Угнетало же меня в вопросах и решениях съезда то, что я не видел на нем выражения прямой воли представленных здесь пролетариев. Мне лично казалось, что, хотя вопросы съезда и разрешались самими как будто пролетариями и именем их класса, кровно заинтересованного в них, они все-таки разрешались под влиянием воли и интересов политических партий, которые каждая по своему и в своих партийных интересах истолковывала перед пролетариями их цели и обязанности в смысле строительства социалистического государства, со всеми его многочисленными органами власти. А это резко отмежевывало всегда и отмежевывает теперь городских пролетариев от трудового, не эксплуатирующего чужого труда крестьянства, которое все определеннее и резче проявляет в своей практической жизни оппозицию к власти, к ее претензиям выдумывать и писать для него законы.

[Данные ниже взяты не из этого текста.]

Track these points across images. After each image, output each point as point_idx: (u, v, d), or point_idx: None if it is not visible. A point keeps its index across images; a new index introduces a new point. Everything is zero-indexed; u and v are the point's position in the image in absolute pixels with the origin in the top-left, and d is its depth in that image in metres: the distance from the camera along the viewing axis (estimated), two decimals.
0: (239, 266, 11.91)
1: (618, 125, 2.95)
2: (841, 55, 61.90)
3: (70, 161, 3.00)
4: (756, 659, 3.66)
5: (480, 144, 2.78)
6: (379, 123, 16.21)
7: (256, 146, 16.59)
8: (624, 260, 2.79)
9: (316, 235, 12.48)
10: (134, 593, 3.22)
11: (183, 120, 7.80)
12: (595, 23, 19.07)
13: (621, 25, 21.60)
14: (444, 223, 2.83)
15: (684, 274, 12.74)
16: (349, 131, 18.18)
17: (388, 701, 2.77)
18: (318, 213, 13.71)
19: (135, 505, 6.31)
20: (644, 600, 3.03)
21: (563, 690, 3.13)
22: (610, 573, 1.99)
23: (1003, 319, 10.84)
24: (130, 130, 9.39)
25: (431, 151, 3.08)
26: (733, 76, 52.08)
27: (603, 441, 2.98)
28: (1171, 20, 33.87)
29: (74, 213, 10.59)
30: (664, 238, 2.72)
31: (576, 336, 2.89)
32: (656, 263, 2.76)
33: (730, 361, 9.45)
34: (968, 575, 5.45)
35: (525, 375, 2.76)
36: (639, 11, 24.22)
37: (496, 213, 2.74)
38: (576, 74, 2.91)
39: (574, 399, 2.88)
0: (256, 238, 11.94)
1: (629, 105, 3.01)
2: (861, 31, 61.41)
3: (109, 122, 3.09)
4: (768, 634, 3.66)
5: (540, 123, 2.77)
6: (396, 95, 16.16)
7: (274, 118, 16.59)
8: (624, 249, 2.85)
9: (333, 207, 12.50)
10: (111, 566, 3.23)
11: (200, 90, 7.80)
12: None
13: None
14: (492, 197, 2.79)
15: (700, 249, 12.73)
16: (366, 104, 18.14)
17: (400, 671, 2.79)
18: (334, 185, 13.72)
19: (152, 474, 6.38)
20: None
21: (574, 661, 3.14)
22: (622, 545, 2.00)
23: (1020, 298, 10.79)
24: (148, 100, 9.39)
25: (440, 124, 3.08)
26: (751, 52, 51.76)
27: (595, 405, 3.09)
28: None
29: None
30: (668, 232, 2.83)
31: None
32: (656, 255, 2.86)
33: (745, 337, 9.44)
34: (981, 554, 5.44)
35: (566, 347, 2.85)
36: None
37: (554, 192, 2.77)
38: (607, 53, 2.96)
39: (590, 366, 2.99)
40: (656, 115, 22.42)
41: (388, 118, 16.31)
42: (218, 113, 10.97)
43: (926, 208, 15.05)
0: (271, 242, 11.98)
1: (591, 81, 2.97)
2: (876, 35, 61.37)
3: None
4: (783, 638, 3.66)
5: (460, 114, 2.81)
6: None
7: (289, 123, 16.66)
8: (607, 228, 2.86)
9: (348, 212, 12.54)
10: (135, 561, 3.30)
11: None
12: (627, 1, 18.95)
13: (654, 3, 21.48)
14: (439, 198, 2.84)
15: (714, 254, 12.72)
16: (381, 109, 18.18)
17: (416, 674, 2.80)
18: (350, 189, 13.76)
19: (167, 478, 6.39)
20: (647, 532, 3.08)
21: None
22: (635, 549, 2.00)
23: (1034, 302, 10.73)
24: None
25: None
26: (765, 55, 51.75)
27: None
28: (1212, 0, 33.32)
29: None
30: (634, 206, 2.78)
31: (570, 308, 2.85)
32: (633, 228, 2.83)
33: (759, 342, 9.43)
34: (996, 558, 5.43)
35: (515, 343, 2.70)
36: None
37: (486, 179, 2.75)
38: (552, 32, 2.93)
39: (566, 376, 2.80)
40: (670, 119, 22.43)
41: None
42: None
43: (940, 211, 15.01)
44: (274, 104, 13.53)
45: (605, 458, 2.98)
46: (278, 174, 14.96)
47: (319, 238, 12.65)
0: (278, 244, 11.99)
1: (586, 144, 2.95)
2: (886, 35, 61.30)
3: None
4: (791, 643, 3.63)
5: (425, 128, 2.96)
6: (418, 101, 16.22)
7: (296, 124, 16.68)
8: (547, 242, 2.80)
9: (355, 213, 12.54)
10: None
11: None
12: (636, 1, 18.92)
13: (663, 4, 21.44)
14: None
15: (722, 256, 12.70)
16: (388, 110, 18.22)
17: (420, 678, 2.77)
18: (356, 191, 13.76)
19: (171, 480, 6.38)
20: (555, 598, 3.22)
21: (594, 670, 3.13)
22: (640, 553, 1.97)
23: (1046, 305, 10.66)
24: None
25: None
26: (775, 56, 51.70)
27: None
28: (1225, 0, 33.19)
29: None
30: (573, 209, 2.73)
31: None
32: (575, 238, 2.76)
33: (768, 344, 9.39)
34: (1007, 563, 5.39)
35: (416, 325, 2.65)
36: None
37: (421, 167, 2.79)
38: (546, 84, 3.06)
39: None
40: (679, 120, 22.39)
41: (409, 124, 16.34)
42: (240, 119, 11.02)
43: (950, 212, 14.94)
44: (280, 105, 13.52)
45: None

Без тесного сотрудничества с крестьянством властолюбивому городу и заражающемуся поневоле его властолюбием городскому пролетариату самому не построить новой свободной общественной жизни. Эта истина уже подтвердилась на опыте даже при условии, когда вместо строения подлинного социалистического общества строилось полусоциалистическое, полукапиталистическое государство, каким, в сущности, являлось под именем «государства диктатуры пролетариата» государство большевистско-левоэсеровского блока. Это государство взяло на себя руководство социально-общественным строительством, что не требовало от пролетариев ни самостоятельности и инициативы, ни здорового трезвого ума и соответственнного организационного подхода к общественному делу. За них подходили к нему по рецепту буржуазного государства большевики и левые эсеры. Пролетариям же оставалось лишь выполнять то, что говорили большевики и левые эсеры.

И если даже при таком урезанном порядке вещей город без деревни не мог ничего широкого и плодотворного начать и с успехом закончить, то при подлинном и полном социалистическом строительстве городские пролетарии без прямого братского содружества с трудовым, не эксплуатирующим чужого труда крестьянством, засосутся омутом государственнических доктрин, которые крестьянство не признает, и в долгих муках недостатка самого главного – сырья и пищи – принуждены будут или во многом отказаться от государственности, или же пойти против крестьянства, извратить идеи социализма и предаться своему исконному врагу – буржуазии. Это во-первых.

Во-вторых, подчинение пролетариев как класса каким бы то ни было политическим партиям, которые никогда не имеют в виду подчинить свои политические цели экономическому освобождению пролетариев, отдает их, пролетариев, в распоряжение этих партий на самое позорное издевательство во всех отношениях: и в экономическом, и в политическом, и в моральном.

Отсюда в наиболее политически развращенных уже пролетариях зарождается мысль о борьбе не за полное экономическое и политическое освобождение их класса, a за смену ролей на пути политического господства одного класса над другим.

– Мы осуществили диктатуру пролетариата! – выкрикивали некоторые ораторы на съезде текстильных профсоюзов. – И мы вправе сказать врагам своим, чтобы они замолчали, ибо воля пролетариата их сокрушить…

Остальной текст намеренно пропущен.